A Different Journey: Experiences of Israeli Surrogacy Parents in India
Zvi Triger
This article examines the complex interactions between Israelis who choose to use surrogacy procedures in India in order to become parents and the chain of suppliers within the Indian surrogacy industry: surrogacy agencies, fertility clinics, doctors and, of course, the surrogate mothers. The article's perspective is both personal and academic: The author is a scholar who studies Israeli family law and the use of reproductive technologies to form families – but is also an Israeli father whose daughter was born in India through surrogacy.
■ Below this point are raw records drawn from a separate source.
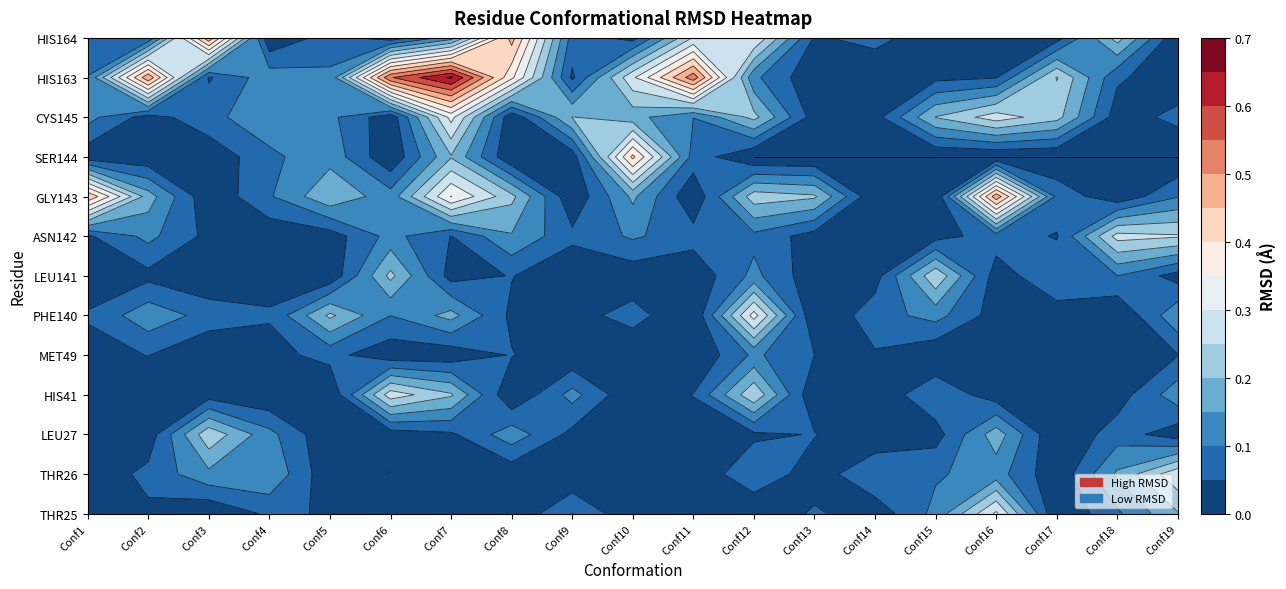

Is it true that HIS41 equals 0.0 at 9?

True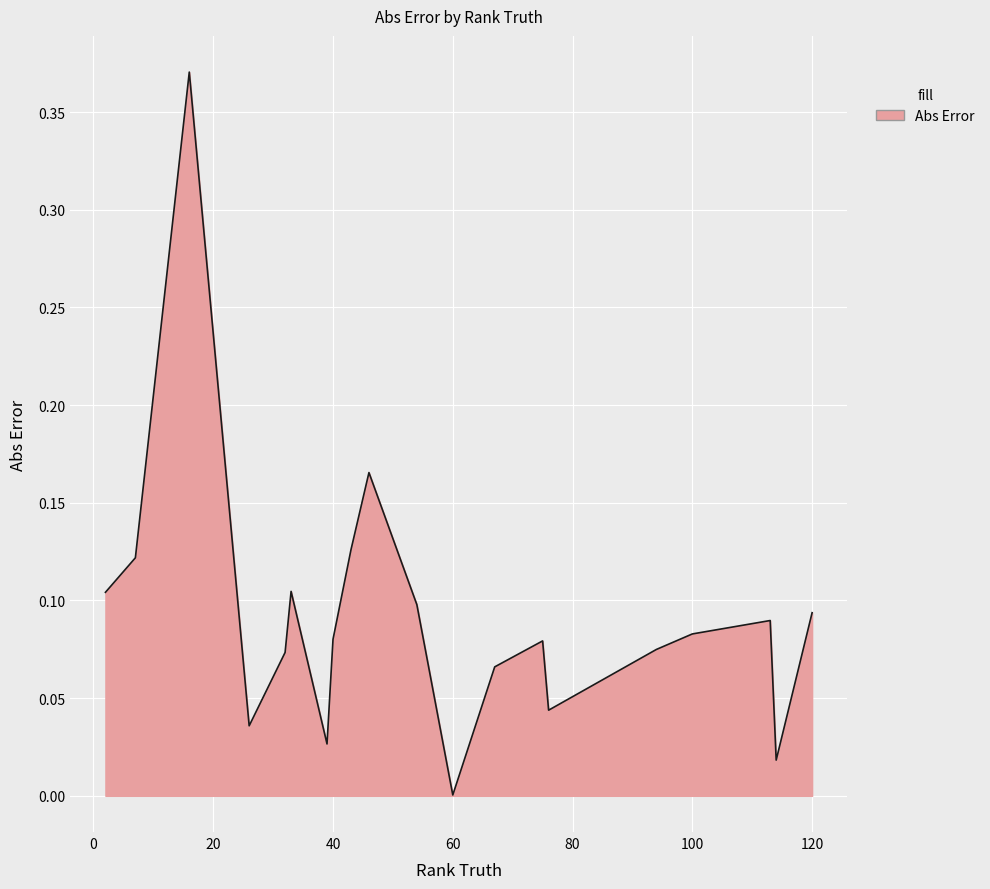

Does the chart display data point markers on the line(s)?

No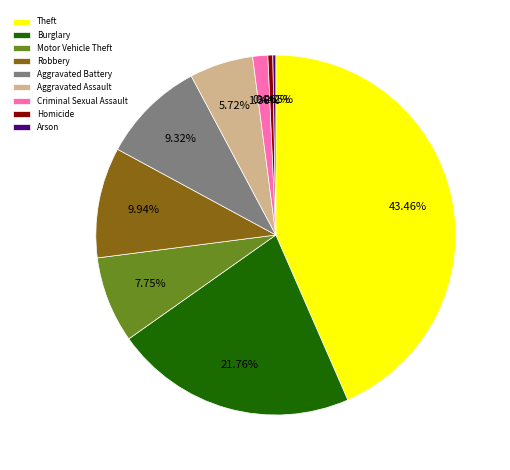

Which has a higher value, Motor Vehicle Theft or Aggravated Assault?

Motor Vehicle Theft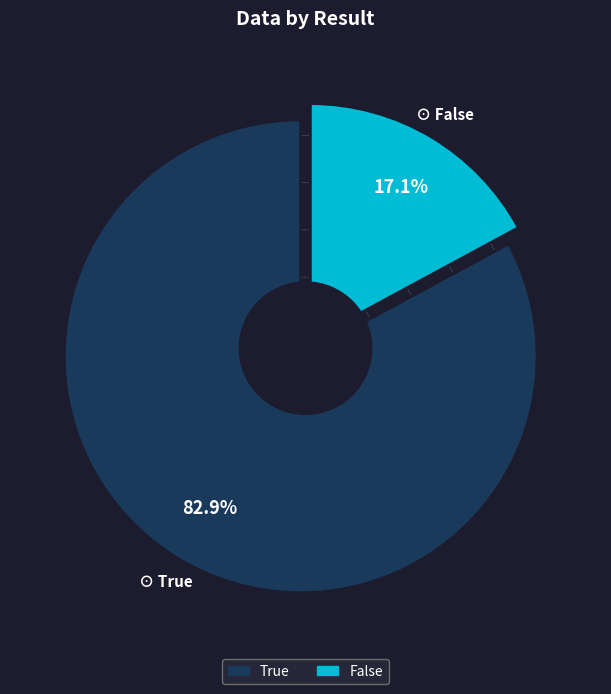

Does any single category account for the majority?

Yes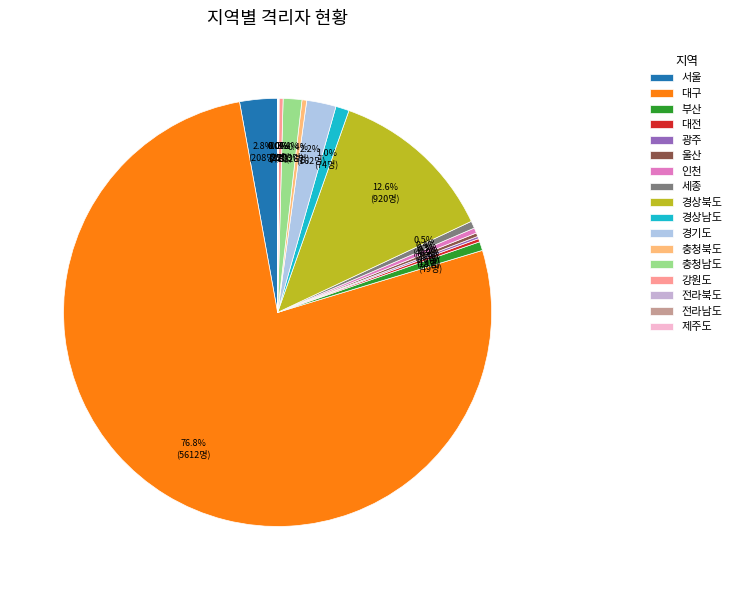

Which has a higher value, 경기도 or 부산?

경기도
In the complex human interactions between Israelis and Indians – the consumers and the suppliers of services – it is not always clear who needs whom and who has more power. These interactions raise fascinating questions regarding common assumptions about power relations between so-called "Westerners" and people of the "Third World," between patriarchy and feminism, and between pronatalist Israeli culture (which is willing to embrace LGBT individuals and couples as long as they become parents) and its hostility to international surrogacy. The article's conclusions are consistent with those of studies of Israeli backpackers who travel to India, which found that the gaze and stereotyping of the other are mutual.
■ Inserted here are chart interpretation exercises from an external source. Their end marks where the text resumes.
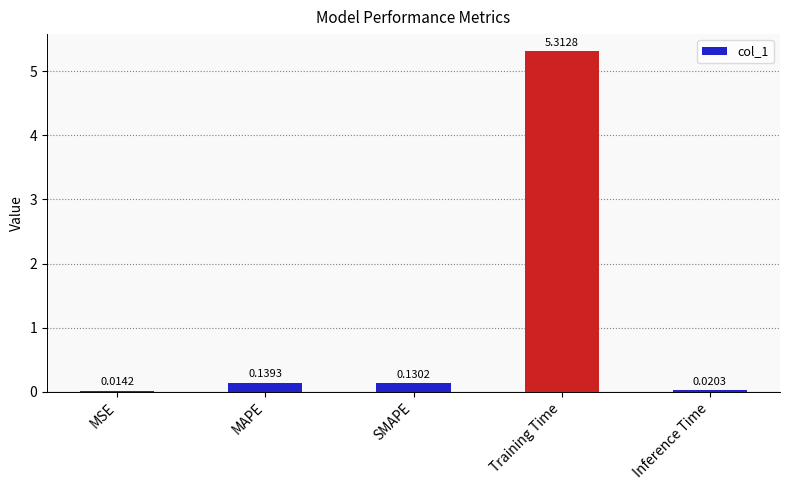

Which has a higher value, MSE or Inference Time?

Inference Time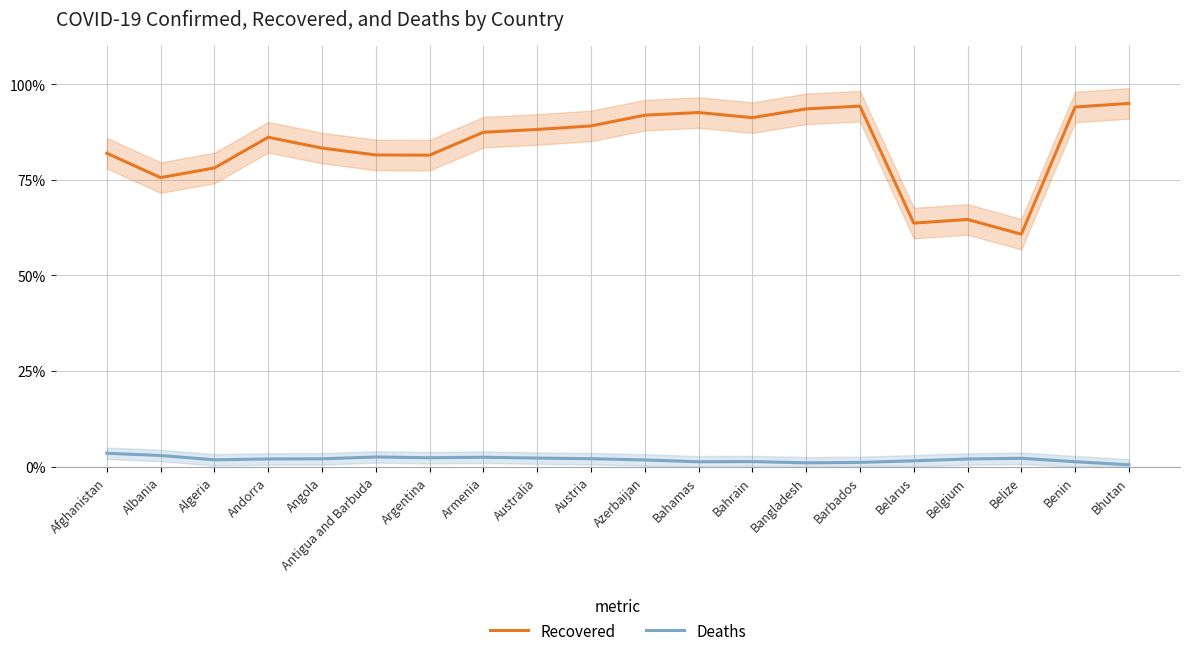

What is the difference between the maximum and second lowest values in the Deaths series?

2.5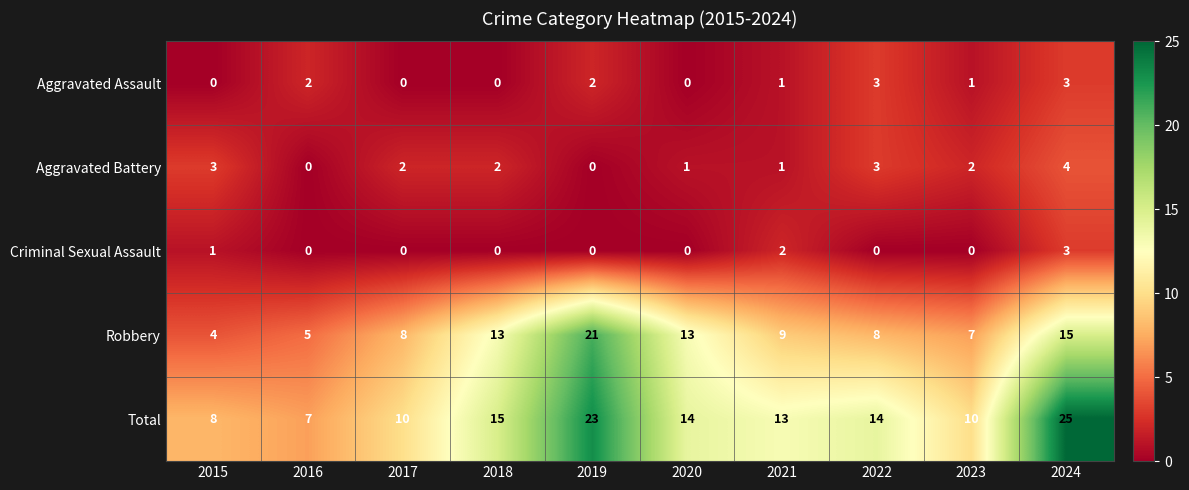

Which series has the widest spread of values?

Total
In the same vein, the article seeks to go beyond the Marxist notion of power that informs many studies of surrogacy in general and surrogacy in India in particular. According to Marxism, power is something one either has or does not have. The article suggests that power is exercised more according to the model of Foucault, who treats power as a strategy rather than as a possession: Both Israeli prospective parents and Indian suppliers have or lack power at different stages of the process, and both exert it on the other party.